# mimalloc 實作機制和改善
[GitHub](https://github.com/microsoft/mimalloc)
[論文](https://www.microsoft.com/en-us/research/uploads/prod/2019/06/mimalloc-tr-v1.pdf)
[學習共筆](https://hackmd.io/@hPMCWajOS-ORQdEEAQ04-w/SkJltC61H)
## 背景知識
* video: [std::allocator Is to Allocation what std::vector Is to Vexation](https://www.youtube.com/watch?v=LIb3L4vKZ7U)
* [Brief introduction to common allocators](https://hackmd.io/@afcidk/BkBHqaEZB)
* video: [Introduction to Lock-free Programming](https://www.youtube.com/watch?v=RWCadBJ6wTk)
* 檢驗認知: 用 C11 atomics 改寫演說中示範的程式碼
* 何謂 ABA?如何避免 ABA?
+++++
> **任務說明**
請將上方介紹 mimalloc 的文字從頭到尾完整抄寫一遍。

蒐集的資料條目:
+++++
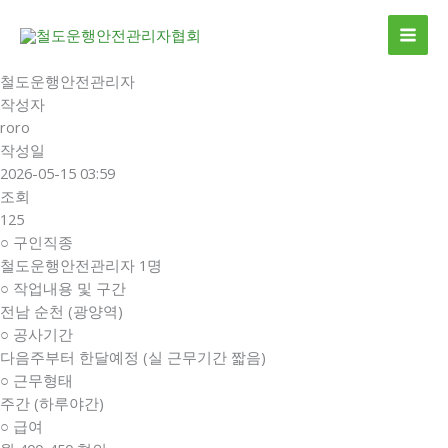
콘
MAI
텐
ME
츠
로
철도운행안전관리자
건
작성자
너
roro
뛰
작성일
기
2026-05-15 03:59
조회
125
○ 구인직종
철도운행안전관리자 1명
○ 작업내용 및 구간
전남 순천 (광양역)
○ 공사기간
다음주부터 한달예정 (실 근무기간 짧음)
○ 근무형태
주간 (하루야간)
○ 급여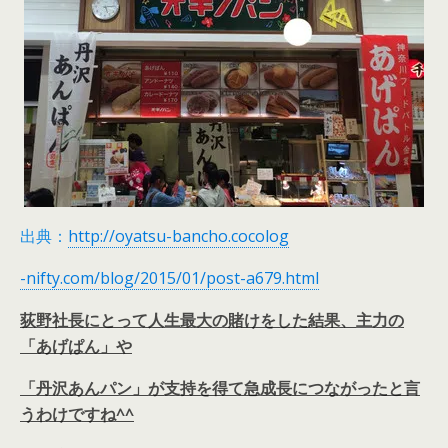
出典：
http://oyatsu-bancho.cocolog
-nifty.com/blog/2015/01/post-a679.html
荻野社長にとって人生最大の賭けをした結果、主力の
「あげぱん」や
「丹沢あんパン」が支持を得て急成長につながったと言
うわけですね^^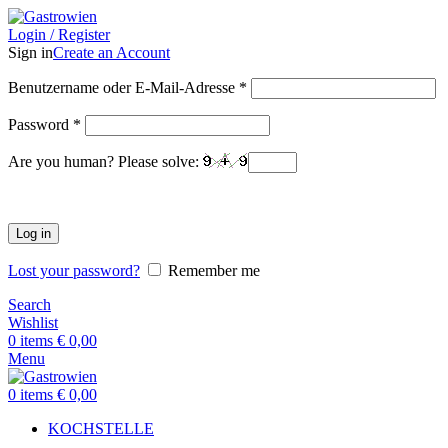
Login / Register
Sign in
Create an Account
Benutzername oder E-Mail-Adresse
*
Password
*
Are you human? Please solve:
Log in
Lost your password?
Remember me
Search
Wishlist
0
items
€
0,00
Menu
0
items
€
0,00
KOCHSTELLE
+++++
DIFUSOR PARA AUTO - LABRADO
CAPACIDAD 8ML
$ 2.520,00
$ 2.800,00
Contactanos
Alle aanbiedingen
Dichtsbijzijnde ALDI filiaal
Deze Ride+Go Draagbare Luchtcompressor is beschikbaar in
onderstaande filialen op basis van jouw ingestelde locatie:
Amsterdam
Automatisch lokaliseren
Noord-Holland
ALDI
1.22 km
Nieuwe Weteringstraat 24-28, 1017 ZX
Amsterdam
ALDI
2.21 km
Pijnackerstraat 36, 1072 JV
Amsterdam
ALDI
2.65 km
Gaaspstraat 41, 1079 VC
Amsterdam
+++++
> **參考答案**
# mimalloc 實作機制和改善
[GitHub](https://github.com/microsoft/mimalloc)
[論文](https://www.microsoft.com/en-us/research/uploads/prod/2019/06/mimalloc-tr-v1.pdf)
[學習共筆](https://hackmd.io/@hPMCWajOS-ORQdEEAQ04-w/SkJltC61H)
## 背景知識
* video: [std::allocator Is to Allocation what std::vector Is to Vexation](https://www.youtube.com/watch?v=LIb3L4vKZ7U)
* [Brief introduction to common allocators](https://hackmd.io/@afcidk/BkBHqaEZB)
* video: [Introduction to Lock-free Programming](https://www.youtube.com/watch?v=RWCadBJ6wTk)
* 檢驗認知: 用 C11 atomics 改寫演說中示範的程式碼
* 何謂 ABA?如何避免 ABA?